In Arizona Free Enterprise Club (and in other recent related cases, like Citizens United), the current Supreme Court has found anti-corruption interests to be the only interests strong enough to justify a burdensome campaign finance law.
Accordingly, advocates must ensure that the legislative record built in support of any public financing program contains proof of a clear link between that provision and the state’s anti-corruption interest.
- Public Financing Yields Several Additional Benefits that are Constitutionally Permissible.
Public financing serves many interests in addition to fighting corruption. More than three decades ago, the Supreme Court recognized that public financing enlarges participation in the electoral process by encouraging ordinary citizens to run for office; enhances the flow of information from candidates to voters, thereby promoting broader public discussion; and frees candidates and elected officials from spending a disproportionate amount of their time and energy raising large amounts of money. In the intervening decades, substantial evidence has confirmed that well-funded financing systems:
- Promote contested and competitive elections, decreasing the number of incumbent officials who face no opposition, and increasing the options voters have to choose from at the polls;
- Foster diversity in the electoral process, drawing in candidates who have been excluded from running in traditionally funded campaigns; and
- Encourage voter-centered campaigns, by giving candidates incentives to engage with regular voters, instead of wealthy donors.
These are all permissible state interests, and may be helpful in building support for public financing. But, absent a strong anti-corruption justification, these interests are likely insufficient to save a law found to burden free speech rights from a court challenge.
Thus, while it will not hurt to include these interests in the legislative record supporting public financing, advocates should remember that, without a strong anti-corruption rationale, these interests may not be sufficient to defend a law from constitutional challenge before the current Supreme Court majority.
- Some Possible Governmental Interests are Now Constitutionally Suspect.
It is clear after Arizona Free Enterprise Club that some goals which reformers and voters invoked in the past are not only insufficient to support such laws, but may lead courts to strike down public financing laws.
In particular, though there is broad public support for laws that promote “equality,” “fairness,” or “leveling the playing field,” the Supreme Court’s current majority has expressed substantial hostility to these goals.

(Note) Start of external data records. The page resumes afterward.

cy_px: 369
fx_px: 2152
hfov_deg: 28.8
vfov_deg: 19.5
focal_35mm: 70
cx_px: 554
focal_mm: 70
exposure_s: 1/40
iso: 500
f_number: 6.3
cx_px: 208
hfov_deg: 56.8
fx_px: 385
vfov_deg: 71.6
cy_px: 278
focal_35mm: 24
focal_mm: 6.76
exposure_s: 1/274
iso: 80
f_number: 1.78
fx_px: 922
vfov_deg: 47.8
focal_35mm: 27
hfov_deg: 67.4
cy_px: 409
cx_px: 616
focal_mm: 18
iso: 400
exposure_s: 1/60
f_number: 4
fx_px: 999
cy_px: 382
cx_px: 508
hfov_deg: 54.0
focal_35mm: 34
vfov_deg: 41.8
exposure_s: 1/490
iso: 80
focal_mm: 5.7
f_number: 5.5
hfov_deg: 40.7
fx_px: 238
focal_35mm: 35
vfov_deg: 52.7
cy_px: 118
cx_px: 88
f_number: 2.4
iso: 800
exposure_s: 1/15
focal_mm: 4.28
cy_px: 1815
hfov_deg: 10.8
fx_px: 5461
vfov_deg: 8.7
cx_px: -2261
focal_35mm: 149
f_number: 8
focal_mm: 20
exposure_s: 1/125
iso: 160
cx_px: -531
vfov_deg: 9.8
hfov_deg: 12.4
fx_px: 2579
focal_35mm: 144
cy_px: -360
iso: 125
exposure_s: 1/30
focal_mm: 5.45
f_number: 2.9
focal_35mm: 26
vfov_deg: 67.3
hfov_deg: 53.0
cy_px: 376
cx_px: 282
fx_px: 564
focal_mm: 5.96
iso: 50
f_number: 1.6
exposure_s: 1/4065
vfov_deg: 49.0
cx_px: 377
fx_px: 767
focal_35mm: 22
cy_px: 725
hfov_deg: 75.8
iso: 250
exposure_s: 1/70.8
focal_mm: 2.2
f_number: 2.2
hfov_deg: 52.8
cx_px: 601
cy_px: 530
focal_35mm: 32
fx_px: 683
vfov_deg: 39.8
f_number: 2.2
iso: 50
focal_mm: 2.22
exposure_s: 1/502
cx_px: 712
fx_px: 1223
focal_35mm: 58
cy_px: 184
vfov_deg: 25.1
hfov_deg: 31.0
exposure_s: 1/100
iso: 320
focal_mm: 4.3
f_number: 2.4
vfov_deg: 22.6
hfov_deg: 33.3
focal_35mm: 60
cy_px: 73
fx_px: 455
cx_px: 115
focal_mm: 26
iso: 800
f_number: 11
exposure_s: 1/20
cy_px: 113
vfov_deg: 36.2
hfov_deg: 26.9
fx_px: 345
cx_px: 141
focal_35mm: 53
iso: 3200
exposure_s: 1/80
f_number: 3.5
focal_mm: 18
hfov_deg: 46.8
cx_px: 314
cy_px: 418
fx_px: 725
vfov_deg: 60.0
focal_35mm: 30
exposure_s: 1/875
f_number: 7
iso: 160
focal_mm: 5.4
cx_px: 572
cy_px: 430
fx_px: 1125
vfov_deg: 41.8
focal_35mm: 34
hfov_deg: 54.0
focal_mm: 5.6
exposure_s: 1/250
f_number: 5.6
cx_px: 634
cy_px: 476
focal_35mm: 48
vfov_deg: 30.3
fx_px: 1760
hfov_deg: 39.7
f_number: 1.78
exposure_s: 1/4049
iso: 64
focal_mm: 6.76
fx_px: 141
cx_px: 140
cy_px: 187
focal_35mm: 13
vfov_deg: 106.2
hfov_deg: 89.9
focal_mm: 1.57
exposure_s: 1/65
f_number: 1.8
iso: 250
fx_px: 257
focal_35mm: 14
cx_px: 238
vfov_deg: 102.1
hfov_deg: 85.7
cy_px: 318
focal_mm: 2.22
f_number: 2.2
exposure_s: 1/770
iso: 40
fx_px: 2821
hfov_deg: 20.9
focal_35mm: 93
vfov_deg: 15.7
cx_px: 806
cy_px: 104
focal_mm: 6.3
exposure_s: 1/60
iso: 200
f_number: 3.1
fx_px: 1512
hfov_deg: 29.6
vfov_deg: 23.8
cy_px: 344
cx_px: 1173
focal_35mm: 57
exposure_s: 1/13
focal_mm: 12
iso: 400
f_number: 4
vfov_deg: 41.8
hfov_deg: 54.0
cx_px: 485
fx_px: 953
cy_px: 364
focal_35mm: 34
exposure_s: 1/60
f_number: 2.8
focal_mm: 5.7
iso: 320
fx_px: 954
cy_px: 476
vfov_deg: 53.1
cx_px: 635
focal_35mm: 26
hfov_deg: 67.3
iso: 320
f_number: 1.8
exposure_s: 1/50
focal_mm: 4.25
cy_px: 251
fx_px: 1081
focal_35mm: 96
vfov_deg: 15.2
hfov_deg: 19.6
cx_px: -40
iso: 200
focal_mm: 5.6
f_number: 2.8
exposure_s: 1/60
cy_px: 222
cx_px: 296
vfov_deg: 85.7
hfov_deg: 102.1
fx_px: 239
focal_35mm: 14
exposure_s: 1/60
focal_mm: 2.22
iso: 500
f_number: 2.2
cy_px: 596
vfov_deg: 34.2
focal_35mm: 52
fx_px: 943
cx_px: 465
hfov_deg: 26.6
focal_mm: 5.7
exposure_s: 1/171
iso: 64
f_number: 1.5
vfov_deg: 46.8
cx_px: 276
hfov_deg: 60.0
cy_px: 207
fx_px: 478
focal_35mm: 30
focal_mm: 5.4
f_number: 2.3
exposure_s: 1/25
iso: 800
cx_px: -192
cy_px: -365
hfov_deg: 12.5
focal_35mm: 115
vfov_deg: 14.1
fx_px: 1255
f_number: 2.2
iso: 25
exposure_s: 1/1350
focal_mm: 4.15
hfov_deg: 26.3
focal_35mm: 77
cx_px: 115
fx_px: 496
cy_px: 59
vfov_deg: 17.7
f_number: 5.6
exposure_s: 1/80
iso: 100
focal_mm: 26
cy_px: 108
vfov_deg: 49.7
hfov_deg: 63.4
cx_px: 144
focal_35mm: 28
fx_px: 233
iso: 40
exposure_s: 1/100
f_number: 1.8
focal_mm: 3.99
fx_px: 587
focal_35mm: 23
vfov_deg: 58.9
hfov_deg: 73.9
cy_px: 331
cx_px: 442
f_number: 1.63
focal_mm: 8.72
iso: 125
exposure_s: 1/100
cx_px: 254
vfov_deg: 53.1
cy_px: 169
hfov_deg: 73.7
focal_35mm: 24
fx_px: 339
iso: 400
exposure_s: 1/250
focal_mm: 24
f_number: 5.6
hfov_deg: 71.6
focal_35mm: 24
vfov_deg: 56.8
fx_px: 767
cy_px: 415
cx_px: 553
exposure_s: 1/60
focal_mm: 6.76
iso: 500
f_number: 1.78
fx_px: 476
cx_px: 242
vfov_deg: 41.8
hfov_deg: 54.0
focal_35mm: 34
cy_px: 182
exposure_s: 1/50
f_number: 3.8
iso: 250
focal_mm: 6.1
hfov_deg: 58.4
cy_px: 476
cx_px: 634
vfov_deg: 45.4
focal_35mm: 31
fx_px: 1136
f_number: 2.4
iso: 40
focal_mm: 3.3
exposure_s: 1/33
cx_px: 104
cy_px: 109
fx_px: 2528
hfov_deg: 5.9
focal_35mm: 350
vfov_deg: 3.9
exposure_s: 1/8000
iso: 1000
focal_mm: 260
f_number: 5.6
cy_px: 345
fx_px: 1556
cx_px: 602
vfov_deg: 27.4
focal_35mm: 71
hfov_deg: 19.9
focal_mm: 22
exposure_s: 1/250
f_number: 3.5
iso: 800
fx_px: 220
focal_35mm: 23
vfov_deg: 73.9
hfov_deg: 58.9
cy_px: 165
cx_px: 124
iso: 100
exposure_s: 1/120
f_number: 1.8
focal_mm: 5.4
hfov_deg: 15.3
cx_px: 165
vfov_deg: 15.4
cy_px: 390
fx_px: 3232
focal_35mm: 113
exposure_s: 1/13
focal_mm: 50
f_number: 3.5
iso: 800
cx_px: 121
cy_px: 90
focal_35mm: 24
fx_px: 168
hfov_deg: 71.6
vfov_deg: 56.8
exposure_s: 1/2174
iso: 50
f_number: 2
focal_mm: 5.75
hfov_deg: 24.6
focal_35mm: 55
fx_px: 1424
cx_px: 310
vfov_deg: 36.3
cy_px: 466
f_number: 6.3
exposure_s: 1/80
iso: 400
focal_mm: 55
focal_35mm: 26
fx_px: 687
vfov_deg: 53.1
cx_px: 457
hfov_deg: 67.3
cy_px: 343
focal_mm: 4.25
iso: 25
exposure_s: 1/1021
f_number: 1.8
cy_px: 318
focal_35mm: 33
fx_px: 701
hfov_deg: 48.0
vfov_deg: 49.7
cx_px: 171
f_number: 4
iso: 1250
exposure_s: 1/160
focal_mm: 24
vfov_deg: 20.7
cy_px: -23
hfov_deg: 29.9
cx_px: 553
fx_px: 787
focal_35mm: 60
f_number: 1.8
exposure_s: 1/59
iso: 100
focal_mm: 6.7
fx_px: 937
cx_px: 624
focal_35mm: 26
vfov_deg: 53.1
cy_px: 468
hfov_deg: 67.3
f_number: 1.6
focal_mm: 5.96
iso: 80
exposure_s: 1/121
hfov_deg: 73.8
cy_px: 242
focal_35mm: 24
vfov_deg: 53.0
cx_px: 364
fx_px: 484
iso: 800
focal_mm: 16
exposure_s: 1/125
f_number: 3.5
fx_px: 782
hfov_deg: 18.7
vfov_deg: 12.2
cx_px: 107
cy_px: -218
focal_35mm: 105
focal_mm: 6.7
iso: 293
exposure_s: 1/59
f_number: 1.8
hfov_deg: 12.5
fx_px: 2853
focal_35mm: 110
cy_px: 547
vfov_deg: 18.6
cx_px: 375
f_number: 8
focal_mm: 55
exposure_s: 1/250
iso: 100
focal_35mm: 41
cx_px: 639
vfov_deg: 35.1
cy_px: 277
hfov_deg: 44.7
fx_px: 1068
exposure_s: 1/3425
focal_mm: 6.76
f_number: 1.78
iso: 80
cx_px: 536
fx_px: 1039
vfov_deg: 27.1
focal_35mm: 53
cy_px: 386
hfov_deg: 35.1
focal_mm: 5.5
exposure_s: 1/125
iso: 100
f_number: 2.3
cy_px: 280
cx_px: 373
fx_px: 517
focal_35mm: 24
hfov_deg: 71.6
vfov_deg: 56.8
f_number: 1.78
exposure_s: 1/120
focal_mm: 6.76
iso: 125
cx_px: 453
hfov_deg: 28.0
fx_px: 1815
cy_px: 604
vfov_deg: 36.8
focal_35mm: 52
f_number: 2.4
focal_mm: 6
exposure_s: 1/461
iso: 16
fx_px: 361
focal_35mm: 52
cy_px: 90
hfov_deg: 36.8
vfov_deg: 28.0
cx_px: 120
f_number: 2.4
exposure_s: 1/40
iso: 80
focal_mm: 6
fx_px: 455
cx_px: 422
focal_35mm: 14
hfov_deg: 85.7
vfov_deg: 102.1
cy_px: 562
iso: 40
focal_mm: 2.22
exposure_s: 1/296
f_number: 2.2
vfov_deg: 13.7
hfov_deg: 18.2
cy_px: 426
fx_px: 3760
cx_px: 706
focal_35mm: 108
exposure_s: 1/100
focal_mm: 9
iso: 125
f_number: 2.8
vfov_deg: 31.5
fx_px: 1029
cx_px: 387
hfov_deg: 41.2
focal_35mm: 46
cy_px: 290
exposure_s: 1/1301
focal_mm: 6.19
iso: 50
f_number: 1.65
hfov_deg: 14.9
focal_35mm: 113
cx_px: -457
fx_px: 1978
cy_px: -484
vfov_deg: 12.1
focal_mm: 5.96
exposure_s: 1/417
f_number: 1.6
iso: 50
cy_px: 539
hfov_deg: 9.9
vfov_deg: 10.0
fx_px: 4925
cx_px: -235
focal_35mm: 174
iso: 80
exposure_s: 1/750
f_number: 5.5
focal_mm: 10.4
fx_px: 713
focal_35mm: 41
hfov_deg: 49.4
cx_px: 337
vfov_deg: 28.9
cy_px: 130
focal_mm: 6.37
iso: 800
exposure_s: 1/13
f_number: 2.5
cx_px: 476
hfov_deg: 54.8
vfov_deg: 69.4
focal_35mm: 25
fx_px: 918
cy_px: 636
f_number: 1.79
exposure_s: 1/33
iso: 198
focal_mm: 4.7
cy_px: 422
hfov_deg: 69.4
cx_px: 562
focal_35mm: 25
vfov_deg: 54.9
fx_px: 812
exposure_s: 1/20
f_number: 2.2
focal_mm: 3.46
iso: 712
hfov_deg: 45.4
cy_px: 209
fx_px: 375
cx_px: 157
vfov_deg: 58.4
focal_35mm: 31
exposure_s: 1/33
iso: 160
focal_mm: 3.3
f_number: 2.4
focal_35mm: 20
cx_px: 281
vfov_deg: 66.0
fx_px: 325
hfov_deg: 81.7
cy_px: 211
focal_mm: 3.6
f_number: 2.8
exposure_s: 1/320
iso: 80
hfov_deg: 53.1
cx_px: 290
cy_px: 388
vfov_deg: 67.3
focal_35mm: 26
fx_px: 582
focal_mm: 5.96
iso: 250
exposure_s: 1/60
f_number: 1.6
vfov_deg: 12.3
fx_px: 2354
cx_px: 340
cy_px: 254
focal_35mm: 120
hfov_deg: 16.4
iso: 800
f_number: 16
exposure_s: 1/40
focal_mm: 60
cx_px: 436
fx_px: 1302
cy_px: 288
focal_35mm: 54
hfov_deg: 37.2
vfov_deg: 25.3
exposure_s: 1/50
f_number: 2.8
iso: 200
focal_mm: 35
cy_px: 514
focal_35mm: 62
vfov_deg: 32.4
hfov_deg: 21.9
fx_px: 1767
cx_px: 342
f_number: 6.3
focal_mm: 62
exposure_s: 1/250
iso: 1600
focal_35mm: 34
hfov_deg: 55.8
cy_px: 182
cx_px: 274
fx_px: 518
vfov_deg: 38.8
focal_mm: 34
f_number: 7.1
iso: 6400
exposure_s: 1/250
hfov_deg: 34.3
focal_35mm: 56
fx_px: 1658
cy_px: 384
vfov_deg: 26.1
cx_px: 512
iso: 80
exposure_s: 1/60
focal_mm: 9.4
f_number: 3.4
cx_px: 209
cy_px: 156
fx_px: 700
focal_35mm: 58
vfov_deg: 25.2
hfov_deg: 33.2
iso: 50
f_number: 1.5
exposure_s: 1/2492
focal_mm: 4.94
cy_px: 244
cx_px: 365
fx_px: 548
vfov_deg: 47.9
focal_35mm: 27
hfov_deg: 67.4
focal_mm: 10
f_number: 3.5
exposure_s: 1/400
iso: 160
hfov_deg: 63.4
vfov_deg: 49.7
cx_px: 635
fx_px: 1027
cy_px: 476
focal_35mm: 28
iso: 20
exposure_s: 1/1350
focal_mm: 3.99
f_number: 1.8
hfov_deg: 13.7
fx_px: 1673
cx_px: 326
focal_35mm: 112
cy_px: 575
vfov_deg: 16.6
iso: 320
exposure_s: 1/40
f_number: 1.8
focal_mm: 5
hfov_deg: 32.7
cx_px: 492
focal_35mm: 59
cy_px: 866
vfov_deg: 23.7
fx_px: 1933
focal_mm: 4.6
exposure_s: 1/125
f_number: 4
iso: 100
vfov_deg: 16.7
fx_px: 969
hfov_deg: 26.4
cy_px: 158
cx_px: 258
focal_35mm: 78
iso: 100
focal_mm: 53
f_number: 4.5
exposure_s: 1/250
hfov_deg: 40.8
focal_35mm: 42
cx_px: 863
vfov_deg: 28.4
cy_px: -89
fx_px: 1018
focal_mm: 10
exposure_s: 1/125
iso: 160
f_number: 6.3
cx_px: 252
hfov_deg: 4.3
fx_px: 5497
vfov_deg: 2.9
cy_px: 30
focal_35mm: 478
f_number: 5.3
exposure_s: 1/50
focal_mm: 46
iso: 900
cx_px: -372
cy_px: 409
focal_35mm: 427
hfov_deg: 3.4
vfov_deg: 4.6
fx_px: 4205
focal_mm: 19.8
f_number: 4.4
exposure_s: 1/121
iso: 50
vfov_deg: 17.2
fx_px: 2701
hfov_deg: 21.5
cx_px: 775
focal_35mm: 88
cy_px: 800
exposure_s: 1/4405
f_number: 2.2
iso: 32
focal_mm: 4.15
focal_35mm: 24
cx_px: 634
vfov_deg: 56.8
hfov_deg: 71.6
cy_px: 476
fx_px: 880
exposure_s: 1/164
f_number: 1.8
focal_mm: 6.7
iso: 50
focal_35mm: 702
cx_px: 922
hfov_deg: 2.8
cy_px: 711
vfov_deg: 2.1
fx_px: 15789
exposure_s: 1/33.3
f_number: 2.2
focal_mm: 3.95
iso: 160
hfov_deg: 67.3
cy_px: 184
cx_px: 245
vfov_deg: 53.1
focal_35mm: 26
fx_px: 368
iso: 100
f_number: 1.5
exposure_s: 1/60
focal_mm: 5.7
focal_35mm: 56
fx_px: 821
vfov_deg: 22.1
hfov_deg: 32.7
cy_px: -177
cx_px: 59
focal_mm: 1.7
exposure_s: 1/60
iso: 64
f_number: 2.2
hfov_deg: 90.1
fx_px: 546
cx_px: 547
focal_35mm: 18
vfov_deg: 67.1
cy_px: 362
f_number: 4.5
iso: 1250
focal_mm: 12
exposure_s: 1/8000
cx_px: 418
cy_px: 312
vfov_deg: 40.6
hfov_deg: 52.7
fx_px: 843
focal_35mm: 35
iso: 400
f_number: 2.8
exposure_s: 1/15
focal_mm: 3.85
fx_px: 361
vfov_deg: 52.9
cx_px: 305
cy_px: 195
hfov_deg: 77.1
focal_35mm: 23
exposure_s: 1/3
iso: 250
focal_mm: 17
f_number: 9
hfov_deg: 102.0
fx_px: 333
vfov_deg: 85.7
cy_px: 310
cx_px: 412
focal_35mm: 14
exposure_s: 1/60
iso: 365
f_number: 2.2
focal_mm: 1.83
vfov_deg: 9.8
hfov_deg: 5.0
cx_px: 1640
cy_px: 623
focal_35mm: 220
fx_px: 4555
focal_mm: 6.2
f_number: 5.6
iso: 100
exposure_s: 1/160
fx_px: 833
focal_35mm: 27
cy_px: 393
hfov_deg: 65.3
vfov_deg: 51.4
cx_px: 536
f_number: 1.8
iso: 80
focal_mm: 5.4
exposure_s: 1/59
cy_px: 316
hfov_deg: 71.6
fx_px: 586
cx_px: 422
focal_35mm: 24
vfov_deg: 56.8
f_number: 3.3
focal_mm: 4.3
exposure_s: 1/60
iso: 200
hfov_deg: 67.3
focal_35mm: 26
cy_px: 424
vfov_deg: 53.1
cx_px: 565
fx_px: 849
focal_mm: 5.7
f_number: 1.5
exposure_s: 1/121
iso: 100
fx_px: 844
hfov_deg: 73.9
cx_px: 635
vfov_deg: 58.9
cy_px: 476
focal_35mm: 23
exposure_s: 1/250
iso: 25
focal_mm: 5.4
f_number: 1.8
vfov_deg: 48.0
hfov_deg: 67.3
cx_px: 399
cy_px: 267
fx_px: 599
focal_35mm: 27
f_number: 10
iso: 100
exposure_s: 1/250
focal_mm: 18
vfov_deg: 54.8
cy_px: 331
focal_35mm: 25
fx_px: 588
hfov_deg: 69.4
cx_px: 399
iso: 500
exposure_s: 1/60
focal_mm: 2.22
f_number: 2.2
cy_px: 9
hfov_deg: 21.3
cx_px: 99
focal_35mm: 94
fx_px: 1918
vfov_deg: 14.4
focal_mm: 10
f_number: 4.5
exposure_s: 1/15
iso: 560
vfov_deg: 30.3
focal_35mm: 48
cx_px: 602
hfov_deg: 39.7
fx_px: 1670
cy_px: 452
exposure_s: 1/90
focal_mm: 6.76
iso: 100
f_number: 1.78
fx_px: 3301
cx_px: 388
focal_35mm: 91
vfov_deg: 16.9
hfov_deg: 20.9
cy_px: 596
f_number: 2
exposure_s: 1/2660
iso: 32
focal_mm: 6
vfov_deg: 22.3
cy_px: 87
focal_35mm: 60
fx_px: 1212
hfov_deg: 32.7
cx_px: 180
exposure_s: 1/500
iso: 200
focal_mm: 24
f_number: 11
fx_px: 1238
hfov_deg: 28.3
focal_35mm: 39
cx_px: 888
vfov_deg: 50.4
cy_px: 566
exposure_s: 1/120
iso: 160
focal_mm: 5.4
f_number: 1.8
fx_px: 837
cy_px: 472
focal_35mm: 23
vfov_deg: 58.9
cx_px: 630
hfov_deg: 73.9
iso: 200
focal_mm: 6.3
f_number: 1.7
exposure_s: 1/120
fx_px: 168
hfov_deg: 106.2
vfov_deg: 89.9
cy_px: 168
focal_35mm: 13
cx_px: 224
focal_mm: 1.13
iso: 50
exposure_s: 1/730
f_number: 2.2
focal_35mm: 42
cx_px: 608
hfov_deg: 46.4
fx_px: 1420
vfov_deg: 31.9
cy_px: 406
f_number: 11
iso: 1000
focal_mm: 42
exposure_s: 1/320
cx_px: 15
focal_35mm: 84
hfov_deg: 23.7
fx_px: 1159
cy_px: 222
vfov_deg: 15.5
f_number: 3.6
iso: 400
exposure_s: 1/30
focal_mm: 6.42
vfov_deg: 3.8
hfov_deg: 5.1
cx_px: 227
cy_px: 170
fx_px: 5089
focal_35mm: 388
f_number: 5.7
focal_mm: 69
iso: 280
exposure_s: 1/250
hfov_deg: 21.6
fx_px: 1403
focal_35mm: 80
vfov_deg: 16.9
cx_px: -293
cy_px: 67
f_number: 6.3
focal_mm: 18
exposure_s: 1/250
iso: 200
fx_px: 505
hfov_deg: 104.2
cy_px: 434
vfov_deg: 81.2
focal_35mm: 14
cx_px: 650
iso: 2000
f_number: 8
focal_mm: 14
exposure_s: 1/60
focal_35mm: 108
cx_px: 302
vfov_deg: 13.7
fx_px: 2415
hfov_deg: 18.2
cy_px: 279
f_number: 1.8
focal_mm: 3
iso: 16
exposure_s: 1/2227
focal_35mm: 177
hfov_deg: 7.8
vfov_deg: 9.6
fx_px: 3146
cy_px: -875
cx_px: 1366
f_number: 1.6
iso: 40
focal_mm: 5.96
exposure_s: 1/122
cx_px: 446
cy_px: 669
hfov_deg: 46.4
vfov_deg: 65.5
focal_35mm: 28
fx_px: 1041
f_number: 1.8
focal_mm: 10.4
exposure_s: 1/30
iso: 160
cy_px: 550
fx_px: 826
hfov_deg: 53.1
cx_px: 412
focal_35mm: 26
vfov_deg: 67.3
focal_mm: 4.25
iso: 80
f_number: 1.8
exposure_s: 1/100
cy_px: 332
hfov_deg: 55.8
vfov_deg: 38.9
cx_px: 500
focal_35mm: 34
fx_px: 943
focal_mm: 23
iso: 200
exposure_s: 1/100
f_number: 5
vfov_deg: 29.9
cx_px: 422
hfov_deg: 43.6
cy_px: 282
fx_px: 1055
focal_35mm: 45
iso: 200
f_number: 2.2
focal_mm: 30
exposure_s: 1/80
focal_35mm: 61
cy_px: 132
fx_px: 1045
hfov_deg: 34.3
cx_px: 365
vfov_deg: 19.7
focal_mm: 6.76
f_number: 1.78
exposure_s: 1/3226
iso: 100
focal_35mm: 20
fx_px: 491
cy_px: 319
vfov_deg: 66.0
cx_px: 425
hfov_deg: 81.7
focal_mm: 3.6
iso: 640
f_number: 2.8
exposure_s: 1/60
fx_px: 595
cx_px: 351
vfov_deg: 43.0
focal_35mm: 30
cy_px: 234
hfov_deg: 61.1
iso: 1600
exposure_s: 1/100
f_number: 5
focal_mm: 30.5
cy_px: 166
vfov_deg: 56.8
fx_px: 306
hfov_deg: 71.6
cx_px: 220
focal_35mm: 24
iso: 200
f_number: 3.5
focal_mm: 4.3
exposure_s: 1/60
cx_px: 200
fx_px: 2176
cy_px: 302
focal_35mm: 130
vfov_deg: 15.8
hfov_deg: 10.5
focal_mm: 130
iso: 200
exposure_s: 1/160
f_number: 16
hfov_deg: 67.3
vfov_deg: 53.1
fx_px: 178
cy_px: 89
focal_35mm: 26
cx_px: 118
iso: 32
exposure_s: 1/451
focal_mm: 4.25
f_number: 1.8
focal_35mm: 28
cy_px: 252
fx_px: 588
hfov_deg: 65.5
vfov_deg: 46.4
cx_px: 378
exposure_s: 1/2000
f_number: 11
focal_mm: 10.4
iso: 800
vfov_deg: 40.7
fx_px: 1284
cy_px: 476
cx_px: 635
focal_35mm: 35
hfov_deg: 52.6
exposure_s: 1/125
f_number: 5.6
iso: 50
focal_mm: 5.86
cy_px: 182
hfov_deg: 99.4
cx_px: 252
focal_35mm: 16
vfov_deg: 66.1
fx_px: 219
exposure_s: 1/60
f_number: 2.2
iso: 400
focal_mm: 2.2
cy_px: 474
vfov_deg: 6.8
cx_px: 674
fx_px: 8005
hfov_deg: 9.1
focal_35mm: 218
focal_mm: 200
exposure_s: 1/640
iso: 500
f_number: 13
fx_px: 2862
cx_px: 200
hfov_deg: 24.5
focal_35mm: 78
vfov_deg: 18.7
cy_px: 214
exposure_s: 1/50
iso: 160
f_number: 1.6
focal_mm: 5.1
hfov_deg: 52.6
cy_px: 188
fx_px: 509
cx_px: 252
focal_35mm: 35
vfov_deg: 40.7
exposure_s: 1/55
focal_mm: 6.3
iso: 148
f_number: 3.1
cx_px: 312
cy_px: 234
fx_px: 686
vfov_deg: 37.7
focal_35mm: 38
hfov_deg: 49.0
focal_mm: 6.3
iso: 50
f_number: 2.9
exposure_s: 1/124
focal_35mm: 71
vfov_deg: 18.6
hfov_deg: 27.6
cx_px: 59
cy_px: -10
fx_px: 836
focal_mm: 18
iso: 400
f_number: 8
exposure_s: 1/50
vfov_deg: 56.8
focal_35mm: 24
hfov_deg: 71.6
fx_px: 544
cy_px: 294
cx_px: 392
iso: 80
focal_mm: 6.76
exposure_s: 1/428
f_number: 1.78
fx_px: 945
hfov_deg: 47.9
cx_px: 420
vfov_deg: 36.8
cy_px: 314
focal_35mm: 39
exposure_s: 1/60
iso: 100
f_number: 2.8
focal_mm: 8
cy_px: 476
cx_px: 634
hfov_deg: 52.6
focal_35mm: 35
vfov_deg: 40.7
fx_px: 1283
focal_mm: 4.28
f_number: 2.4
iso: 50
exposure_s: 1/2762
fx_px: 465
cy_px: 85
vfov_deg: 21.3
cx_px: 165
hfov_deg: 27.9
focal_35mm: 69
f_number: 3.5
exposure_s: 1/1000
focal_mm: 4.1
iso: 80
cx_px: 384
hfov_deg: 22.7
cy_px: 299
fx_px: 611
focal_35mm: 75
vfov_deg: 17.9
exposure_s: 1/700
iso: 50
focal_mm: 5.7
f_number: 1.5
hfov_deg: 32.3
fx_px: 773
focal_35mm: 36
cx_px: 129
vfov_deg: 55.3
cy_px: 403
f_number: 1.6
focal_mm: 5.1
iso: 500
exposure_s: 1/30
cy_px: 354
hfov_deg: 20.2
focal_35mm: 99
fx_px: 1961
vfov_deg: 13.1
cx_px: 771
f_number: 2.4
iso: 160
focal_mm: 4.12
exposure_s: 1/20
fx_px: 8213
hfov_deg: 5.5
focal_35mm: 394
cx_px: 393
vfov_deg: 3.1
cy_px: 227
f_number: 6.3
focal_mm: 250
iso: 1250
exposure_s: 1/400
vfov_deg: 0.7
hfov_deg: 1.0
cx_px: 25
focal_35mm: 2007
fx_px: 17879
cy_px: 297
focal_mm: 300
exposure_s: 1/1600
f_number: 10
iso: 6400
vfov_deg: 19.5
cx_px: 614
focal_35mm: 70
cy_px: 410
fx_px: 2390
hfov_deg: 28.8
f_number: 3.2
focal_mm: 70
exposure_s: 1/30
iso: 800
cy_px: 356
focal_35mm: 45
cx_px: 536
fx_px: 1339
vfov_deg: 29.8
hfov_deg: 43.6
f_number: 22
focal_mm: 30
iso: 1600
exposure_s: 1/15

Though Arizona Free Enterprise Club did not expressly hold that laws furthering these goals will be struck down in every case, several members of the Court—including Chief Justice Roberts—have indicated that government may never seek to equalize campaign resources. Consistent with this position, the Court struck down Arizona’s triggers after concluding that the law’s actual purpose was “‘level[ing] electoral opportunities for candidates of different personal wealth’” and that, as a result, it did “not serve ‘a legitimate government objective,’ let alone a compelling one.”
Given the current Supreme Court majority’s position, advocates must ensure that any interest in “equality,” “fairness,” or “leveling the playing field” is excluded from the legislative record and from public statements meant to support a public financing law.
To include them risks a court decision invalidating reform.
 Arizona Free Enterprise Club’s Freedom Club PAC v. Bennett, 131 S. Ct. 2806 (2011).
 Id. at 2828 (quotations and citation omitted).
 130 S. Ct. 876 (2010).
 Buckley v. Valeo, 424 U.S. 1, 92–93 (1976).
 See Buckley, 424 U.S. at 96 (“It cannot be gainsaid that public financing as a means of eliminating the improper influence of large private contributions furthers a significant governmental interest.”).
 See Buckley, 424 U.S. at 91, 93 (citing S. Rep. No.93–689, at 1–10 (1974)) & 96.
 Arizona Free Enterprise Club, 131 S. Ct. at 2825.